[Aim of the task] After locating the line with "Breast MRI (dynamic contrast-enhanced), one axial slice;" in the data that follows, return it and every later line exactly, up to and including the line with "146, 280, 186)".

[Supplied information]
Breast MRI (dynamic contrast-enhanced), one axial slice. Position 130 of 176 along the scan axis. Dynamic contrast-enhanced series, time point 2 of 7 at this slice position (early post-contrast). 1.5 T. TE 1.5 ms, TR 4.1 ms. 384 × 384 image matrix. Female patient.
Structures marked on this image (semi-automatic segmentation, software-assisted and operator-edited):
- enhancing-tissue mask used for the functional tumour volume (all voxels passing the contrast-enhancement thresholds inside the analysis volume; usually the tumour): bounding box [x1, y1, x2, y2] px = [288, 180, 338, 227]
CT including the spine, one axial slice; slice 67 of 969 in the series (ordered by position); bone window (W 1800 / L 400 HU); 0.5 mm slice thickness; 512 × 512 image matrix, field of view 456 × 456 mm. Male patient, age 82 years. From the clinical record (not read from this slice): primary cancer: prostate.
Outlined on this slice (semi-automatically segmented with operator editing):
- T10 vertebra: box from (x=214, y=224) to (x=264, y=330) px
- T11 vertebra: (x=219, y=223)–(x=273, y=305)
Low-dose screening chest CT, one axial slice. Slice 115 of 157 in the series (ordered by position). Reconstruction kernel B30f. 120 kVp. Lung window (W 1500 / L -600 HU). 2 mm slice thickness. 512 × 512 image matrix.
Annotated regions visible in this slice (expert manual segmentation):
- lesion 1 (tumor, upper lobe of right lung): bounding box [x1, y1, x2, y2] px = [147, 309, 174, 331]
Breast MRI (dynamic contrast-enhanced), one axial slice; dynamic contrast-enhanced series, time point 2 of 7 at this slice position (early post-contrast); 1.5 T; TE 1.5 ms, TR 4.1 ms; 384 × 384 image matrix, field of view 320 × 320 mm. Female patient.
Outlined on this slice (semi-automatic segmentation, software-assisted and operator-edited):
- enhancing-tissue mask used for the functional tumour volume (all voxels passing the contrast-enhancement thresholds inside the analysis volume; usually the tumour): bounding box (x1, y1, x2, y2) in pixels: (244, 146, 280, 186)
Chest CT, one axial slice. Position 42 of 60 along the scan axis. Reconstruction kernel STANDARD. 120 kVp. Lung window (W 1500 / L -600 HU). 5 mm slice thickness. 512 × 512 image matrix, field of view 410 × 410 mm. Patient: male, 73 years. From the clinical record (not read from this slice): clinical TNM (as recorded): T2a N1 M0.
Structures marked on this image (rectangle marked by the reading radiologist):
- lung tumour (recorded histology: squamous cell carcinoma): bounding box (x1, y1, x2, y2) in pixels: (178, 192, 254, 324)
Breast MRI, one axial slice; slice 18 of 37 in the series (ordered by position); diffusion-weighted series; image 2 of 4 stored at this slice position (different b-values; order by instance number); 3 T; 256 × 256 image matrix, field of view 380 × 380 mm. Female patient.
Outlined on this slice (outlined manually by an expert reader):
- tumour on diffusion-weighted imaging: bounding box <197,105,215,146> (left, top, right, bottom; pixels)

...

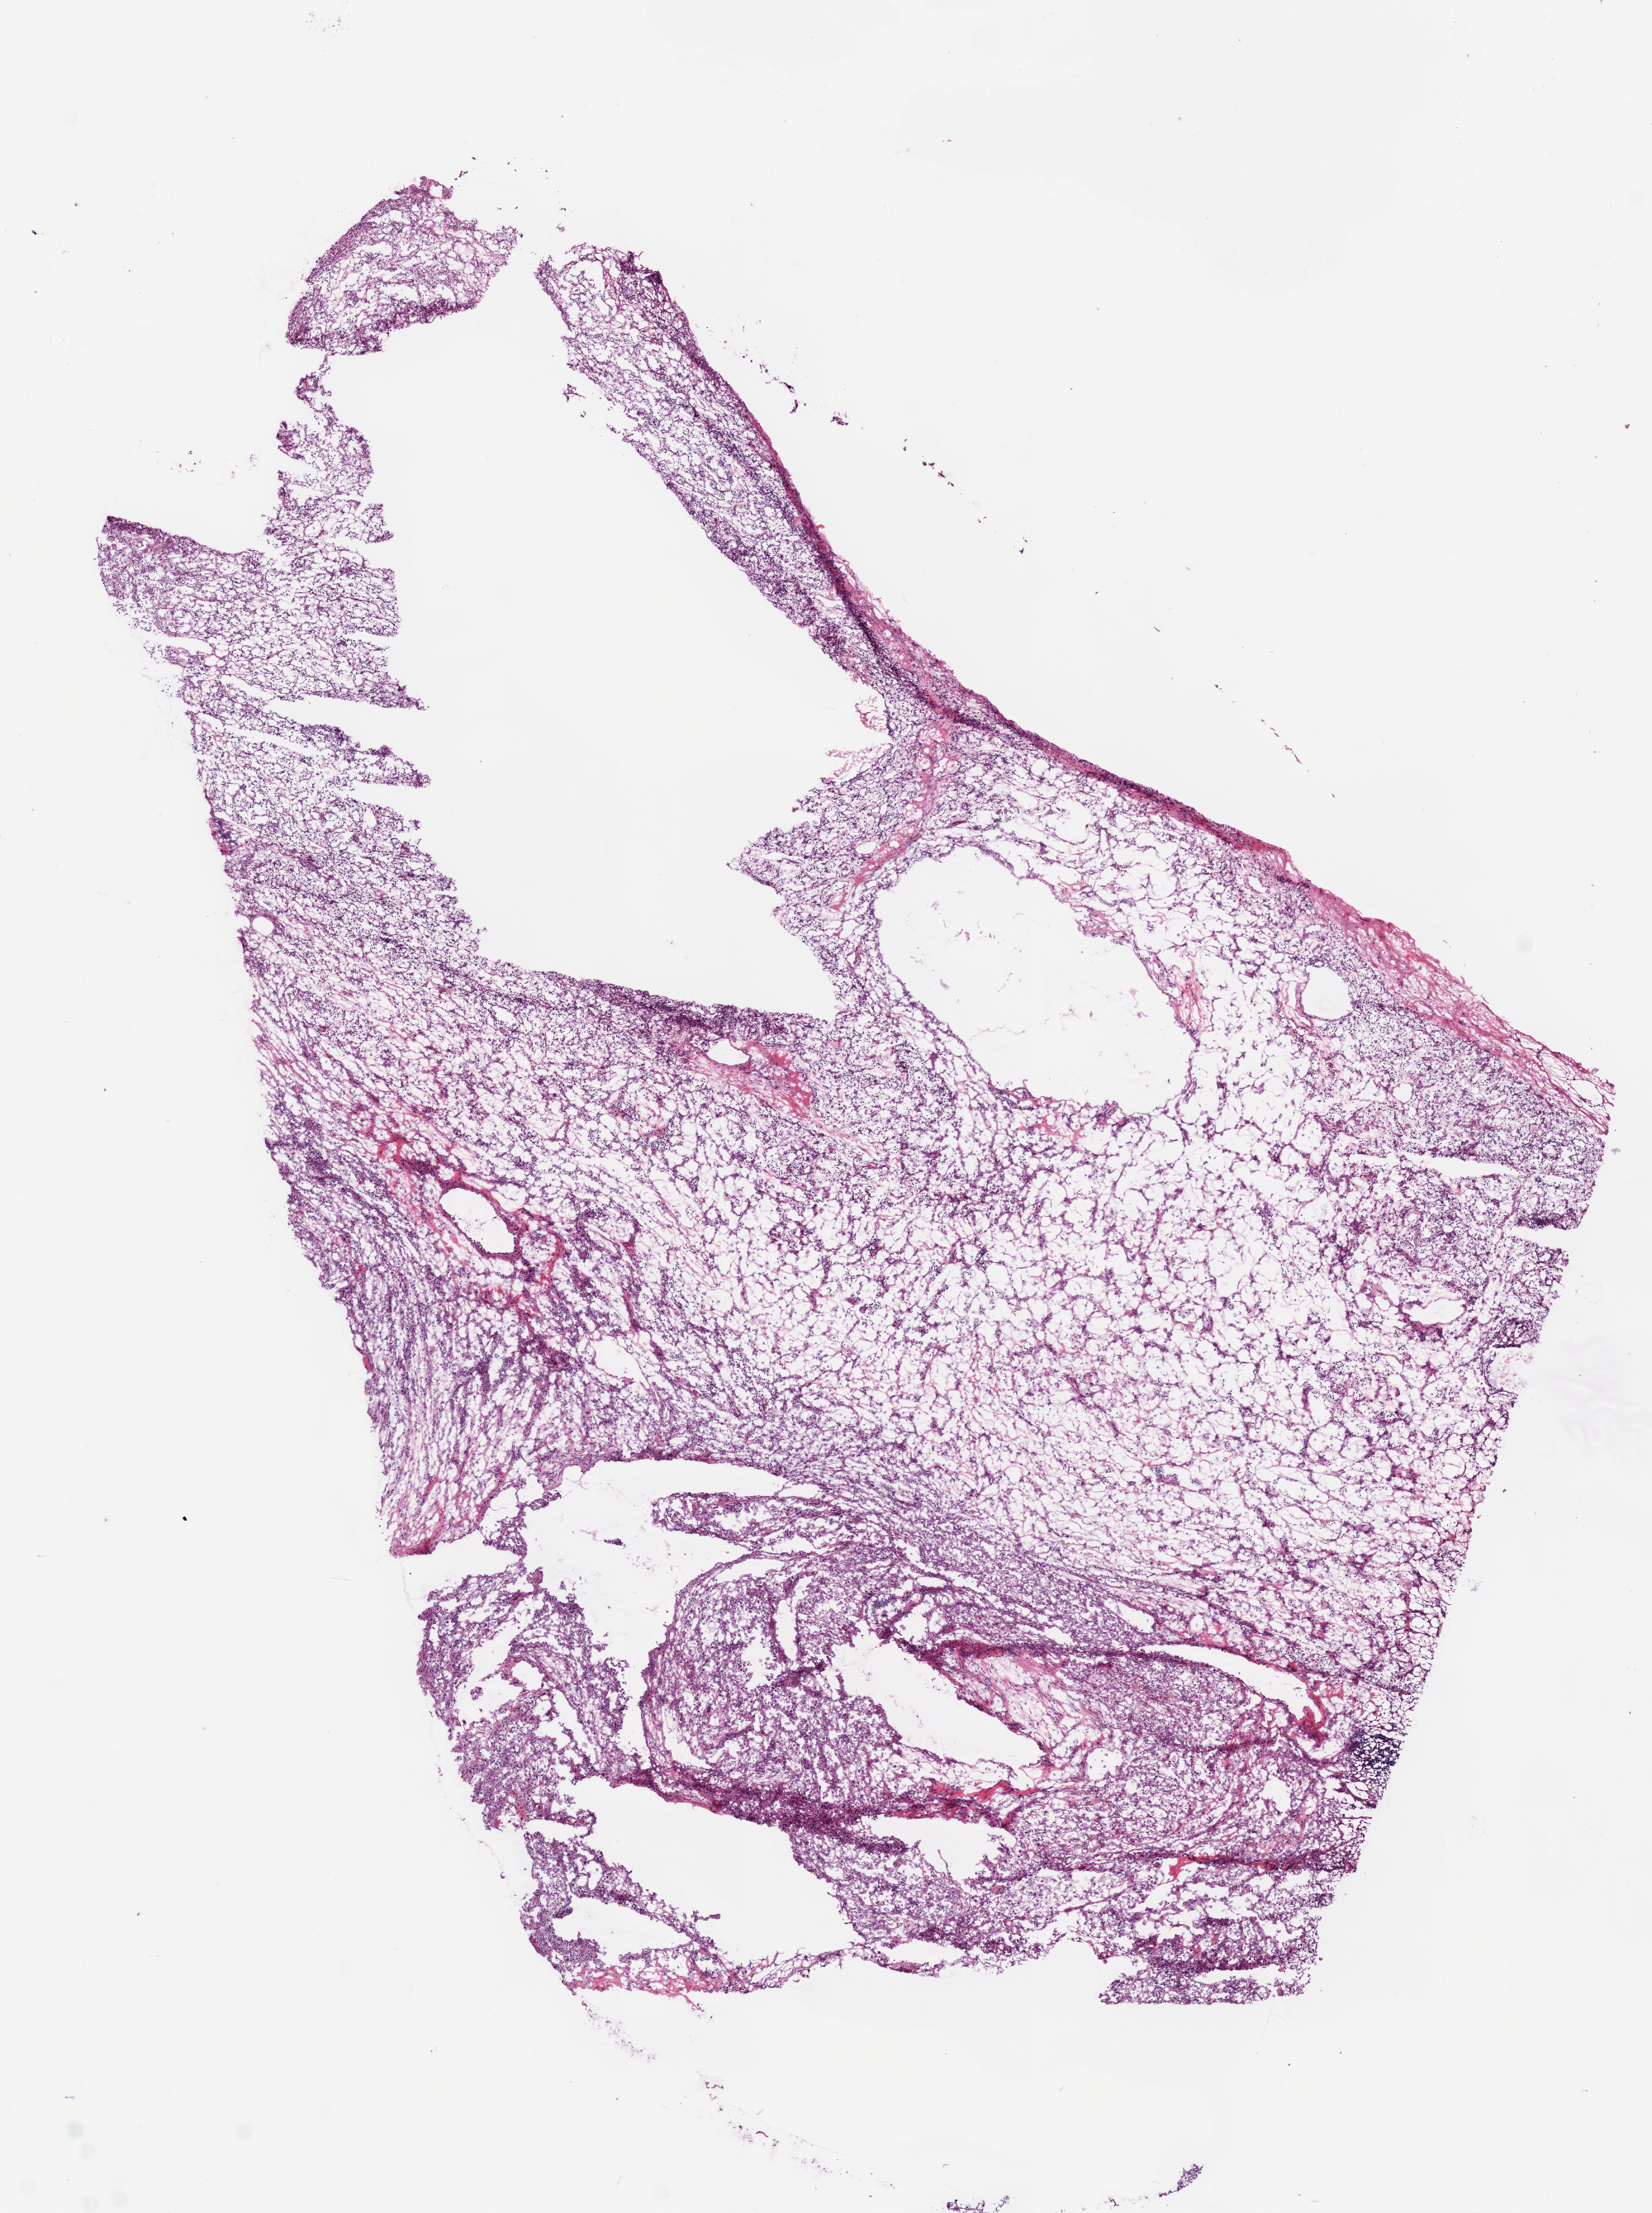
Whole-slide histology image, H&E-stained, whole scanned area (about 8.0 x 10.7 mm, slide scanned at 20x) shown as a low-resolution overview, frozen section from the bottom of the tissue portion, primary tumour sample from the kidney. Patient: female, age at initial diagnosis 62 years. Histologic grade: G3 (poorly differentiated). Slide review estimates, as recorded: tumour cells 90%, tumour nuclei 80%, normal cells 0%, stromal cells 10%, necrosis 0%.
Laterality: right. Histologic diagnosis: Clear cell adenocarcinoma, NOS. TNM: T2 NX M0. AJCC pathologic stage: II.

[Result of this exercise]
Breast MRI (dynamic contrast-enhanced), one axial slice; dynamic contrast-enhanced series, time point 2 of 7 at this slice position (early post-contrast); 1.5 T; TE 1.5 ms, TR 4.1 ms; 384 × 384 image matrix, field of view 320 × 320 mm. Female patient.
Outlined on this slice (semi-automatic segmentation, software-assisted and operator-edited):
- enhancing-tissue mask used for the functional tumour volume (all voxels passing the contrast-enhancement thresholds inside the analysis volume; usually the tumour): bounding box (x1, y1, x2, y2) in pixels: (244, 146, 280, 186)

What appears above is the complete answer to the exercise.